In 2007, Jimmy and Rosalynn visited Ethiopia to distribute life-saving bed nets in the fight against malaria.
In addition to fighting specific diseases, the Carter Center works to improve sanitation everywhere. Many communities lack proper toilets. When human waste seeps into wells and rivers, it can cause serious illness, especially for babies and young children. So, the Carter Center has helped African communities build 2.3 million latrines, or outdoor toilets. In a 2013 speech, Jimmy joked that in Africa, he’s known “as the person who builds the most latrines on earth.” Building latrines saves lives.
A World Leader
Today, Jimmy Carter is one of the world’s most respected leaders, even though he doesn’t hold any official political office. In 2002, the Nobel Prize Committee awarded Jimmy Carter the Nobel Peace Prize for his “decades of untiring effort to find peaceful solutions to international conflicts, to advance democracy and human rights, and to promote economic and social development.” He has received dozens of other honors including the United Nations Human Rights Award, the Presidential Medal of Honor, and the American Peace Award. When he looks back at his many different roles in life, he says, “My life since I left the White House has been most enjoyable and gratifying and unpredictable and adventurous.”

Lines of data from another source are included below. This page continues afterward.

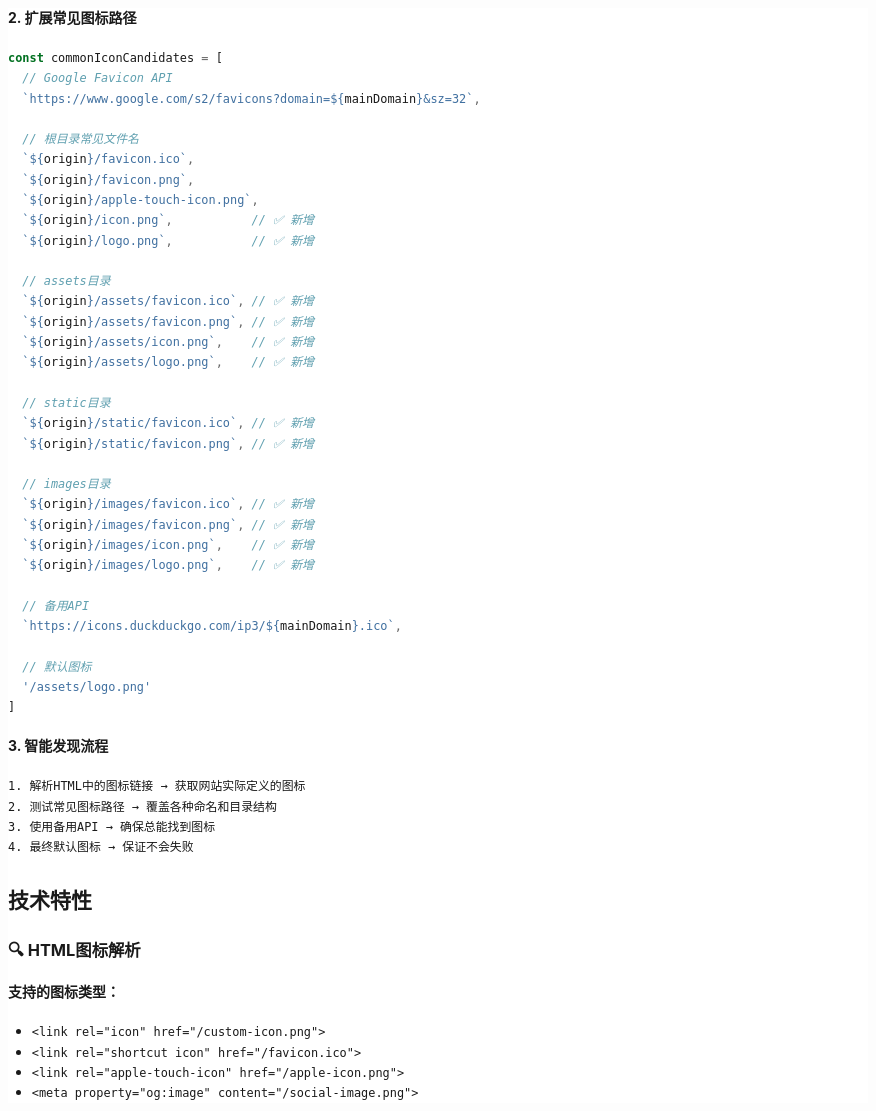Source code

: #### 2. **扩展常见图标路径**
```javascript
const commonIconCandidates = [
  // Google Favicon API
  `https://www.google.com/s2/favicons?domain=${mainDomain}&sz=32`,
  
  // 根目录常见文件名
  `${origin}/favicon.ico`,
  `${origin}/favicon.png`,
  `${origin}/apple-touch-icon.png`,
  `${origin}/icon.png`,           // ✅ 新增
  `${origin}/logo.png`,           // ✅ 新增
  
  // assets目录
  `${origin}/assets/favicon.ico`, // ✅ 新增
  `${origin}/assets/favicon.png`, // ✅ 新增
  `${origin}/assets/icon.png`,    // ✅ 新增
  `${origin}/assets/logo.png`,    // ✅ 新增
  
  // static目录
  `${origin}/static/favicon.ico`, // ✅ 新增
  `${origin}/static/favicon.png`, // ✅ 新增
  
  // images目录
  `${origin}/images/favicon.ico`, // ✅ 新增
  `${origin}/images/favicon.png`, // ✅ 新增
  `${origin}/images/icon.png`,    // ✅ 新增
  `${origin}/images/logo.png`,    // ✅ 新增
  
  // 备用API
  `https://icons.duckduckgo.com/ip3/${mainDomain}.ico`,
  
  // 默认图标
  '/assets/logo.png'
]
```

#### 3. **智能发现流程**
```
1. 解析HTML中的图标链接 → 获取网站实际定义的图标
2. 测试常见图标路径 → 覆盖各种命名和目录结构
3. 使用备用API → 确保总能找到图标
4. 最终默认图标 → 保证不会失败
```

## 技术特性

### 🔍 **HTML图标解析**

#### 支持的图标类型：
- `<link rel="icon" href="/custom-icon.png">`
- `<link rel="shortcut icon" href="/favicon.ico">`
- `<link rel="apple-touch-icon" href="/apple-icon.png">`
- `<meta property="og:image" content="/social-image.png">`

He’s also received lots of criticism. Jimmy knows that he can’t please everyone. He once told his Sunday school class that Christians should “serve God with boldness, and who knows what wonders the Lord may work.” When he faces a difficult decision, he asks, “What would Jesus do?” Following the teaching of Christ is more important than the awards or anything else.
In 2002, Jimmy Carter received the Nobel Peace Prize for his tireless efforts to find peaceful solutions to world problems.
Waging Peace
Some people slow down as they approach their ninetieth birthday. Not Jimmy Carter, who turned ninety on October 1, 2014. He continues to work on various projects at home, at church, and for the Carter Center. On some days, the Carters live a quiet life in Plains. Jimmy still works with wood, and he enjoys painting. Rosalynn spends time enjoying her garden. They shop at the Dollar General store and attend services at Maranatha Church. Jimmy continues to teach Sunday school in Plains. His classes attract people of all faiths.
Jimmy Carter comforts six-year-old Ruhama Issah while she is treated for a painful Guinea wound in Ghana. Through the Carter Center, Jimmy is leading a campaign to eradicate Guinea Worm disease worldwide.
On other days, the Carters go to Atlanta where Jimmy teaches at Emory University or attends meetings at the Carter Center. There’s a small apartment in the Carter Center with a pull-down bed where they stay overnight.
Family is important to the Carters. They celebrate family events and take vacations with their twenty-three children, grandchildren, and great-grandchildren. Their oldest grandson, Jason, has followed his grandfather into politics. He’s serving in the Georgia State Senate, just like Jimmy did.
Much of the Carters’ time is still spent traveling the world for the Carter Center, resolving conflicts, observing elections, freeing political prisoners, and overseeing health programs. In his 2011 book of meditations, Through the Year with Jimmy Carter, he wrote: “God can use us in many places, where, with faith and an element of humility, we can make a difference.” Jimmy Carter, through his work with the Carter Center, continues to make a difference in the lives of people throughout the world. Rosalynn calls it “building hope.” Jimmy calls it “waging peace.”